Inizia così un rapporto fatto di sguardi ma senza parole, finché due anni dopo Ettore, trascinato dal suono della musica, si ritrova ad ascoltare Bruno al pianoforte, nell’appartamento degli zii che lo hanno accolto, e quel silenzio che li lega assume toni diversi. Poi tra di loro si insinua Irene Favelli, la figlia del notaio che ha aiutato Ottavio in un momento di difficoltà con un prestito generoso.

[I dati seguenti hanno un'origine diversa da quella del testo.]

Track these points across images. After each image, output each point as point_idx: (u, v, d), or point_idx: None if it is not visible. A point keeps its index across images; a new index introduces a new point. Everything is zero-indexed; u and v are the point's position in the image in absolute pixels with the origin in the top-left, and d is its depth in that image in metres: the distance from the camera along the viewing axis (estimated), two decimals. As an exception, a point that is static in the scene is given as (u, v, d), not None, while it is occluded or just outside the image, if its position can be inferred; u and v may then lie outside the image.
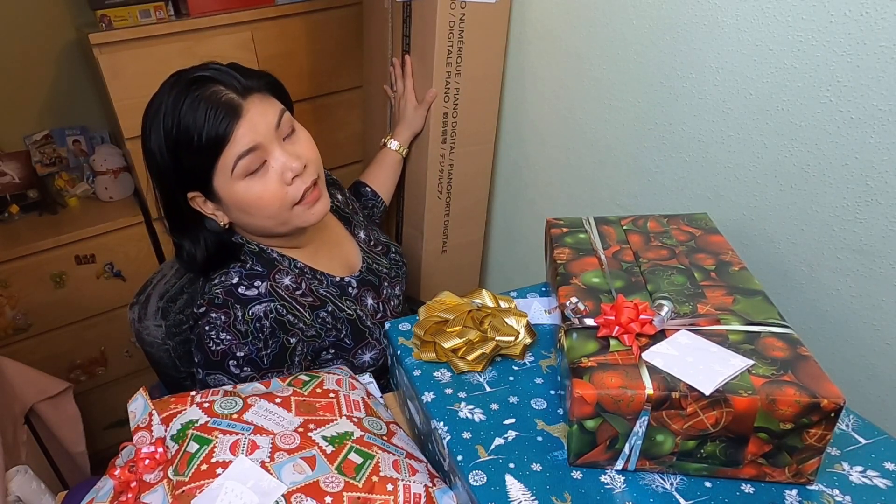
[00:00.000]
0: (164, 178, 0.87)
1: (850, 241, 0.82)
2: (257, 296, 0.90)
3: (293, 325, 0.92)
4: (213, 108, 0.81)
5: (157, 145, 0.84)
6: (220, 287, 0.90)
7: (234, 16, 1.53)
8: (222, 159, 0.83)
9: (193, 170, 0.84)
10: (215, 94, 0.82)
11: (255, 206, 0.87)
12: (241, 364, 0.88)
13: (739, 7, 0.87)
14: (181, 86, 0.83)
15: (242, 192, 0.85)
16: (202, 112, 0.80)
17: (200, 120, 0.80)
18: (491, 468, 0.63)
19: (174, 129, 0.81)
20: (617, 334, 0.65)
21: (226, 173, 0.84)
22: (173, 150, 0.83)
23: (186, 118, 0.81)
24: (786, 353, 0.61)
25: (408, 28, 1.33)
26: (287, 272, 0.96)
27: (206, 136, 0.81)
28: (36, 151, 1.77)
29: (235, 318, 0.88)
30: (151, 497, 0.62)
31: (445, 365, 0.78)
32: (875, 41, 0.73)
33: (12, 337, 1.66)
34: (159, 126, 0.83)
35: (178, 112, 0.81)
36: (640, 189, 1.13)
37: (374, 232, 1.17)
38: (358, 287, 1.04)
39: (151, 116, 0.85)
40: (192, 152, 0.82)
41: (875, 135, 0.76)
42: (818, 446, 0.58)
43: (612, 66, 1.11)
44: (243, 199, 0.86)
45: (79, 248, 1.66)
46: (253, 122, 0.83)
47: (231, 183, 0.84)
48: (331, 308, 0.98)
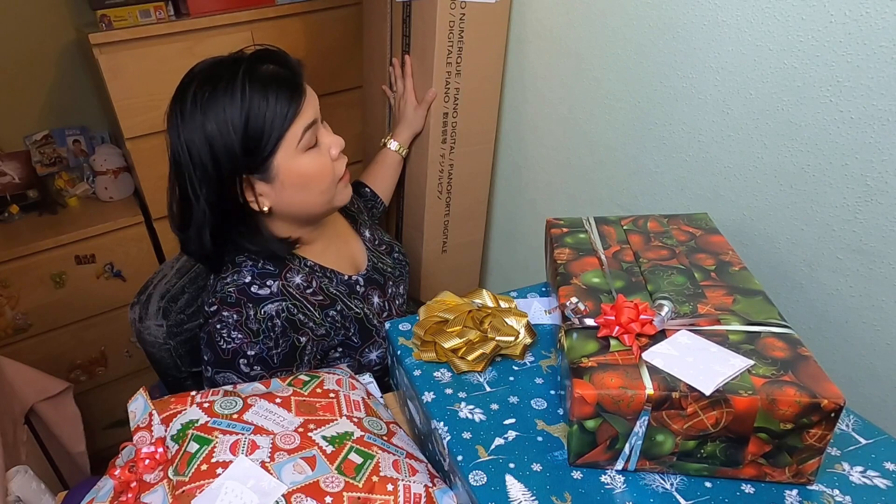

Abita di fronte ai Maggio ed Ettore la osserva ore dalla finestra: molto più adulta di loro, bella, con i capelli ricci e neri e gli occhi straordinariamente blu, cinica eppure affettuosa custode del fratello disabile Matteo, volitiva e trasgressiva, pronta a candidarsi, fresca arrivata, a diventare la prima della classe: dietro la corazza, un personaggio pieno di fragilità e contraddizioni, destinato a restare impresso nella mente di chi legge.
Passano gli anni e i tre si lasciano alle spalle l’infanzia, così tragica per tutti, fra prepotenze dei compagni, le prime feste, rancori e gelosie, e la musica di Bruno, che dà a Ettore sedicenne la misura di chi è in quel momento e di «chi sarebbe stato da allora in poi». Li lega un triangolo di amicizia e amore, un rapporto che è come un’infezione, ma «buona» dice Irene, pericolosa solo quando si separano, e così le loro strade continuano a incrociarsi fra andate e ritorni, nonostante le diverse scelte di vita: Irene finisce per restare dietro al bancone del bar pasticceria che alla morte del notaio sua madre ha cinicamente strappato ai Maggio; Ettore lascia il luogo natale, si laurea in Lettere, scrive lunghe lettere al padre e, munito solo di un nome e di una fototessera ottenuta per puro caso, lo cerca in ogni città che cambia, lavora come giornalista e riesce finalmente a fare della scrittura il suo mestiere; Bruno, dal destino beffardo, intraprende la carriera di concertista e gira il mondo, ma terribili attacchi di panico lo tengono per mesi lontano dalle scene.
Fra sorprese e colpi di scena, oltre non si può dire per non svelare troppo ai lettori di una storia tra saga familiare e vicenda di formazione, a tratti visionaria, piena di dolore e un filo di speranza, sull’amicizia, l’amore e la genitorialità, sulle coincidenze e i montaliani «scorni» dell’esistenza, orchestrata da un destino ineluttabile che gli antichi Greci chiamavano «necessità», sulla responsabilità e sul mistero insondabile del passaggio tra la vita e la morte. Che si fa a tratti anche riflessione metanarrativa sul mestiere della scrittura, forse la sola in grado di restituire il senso delle cose.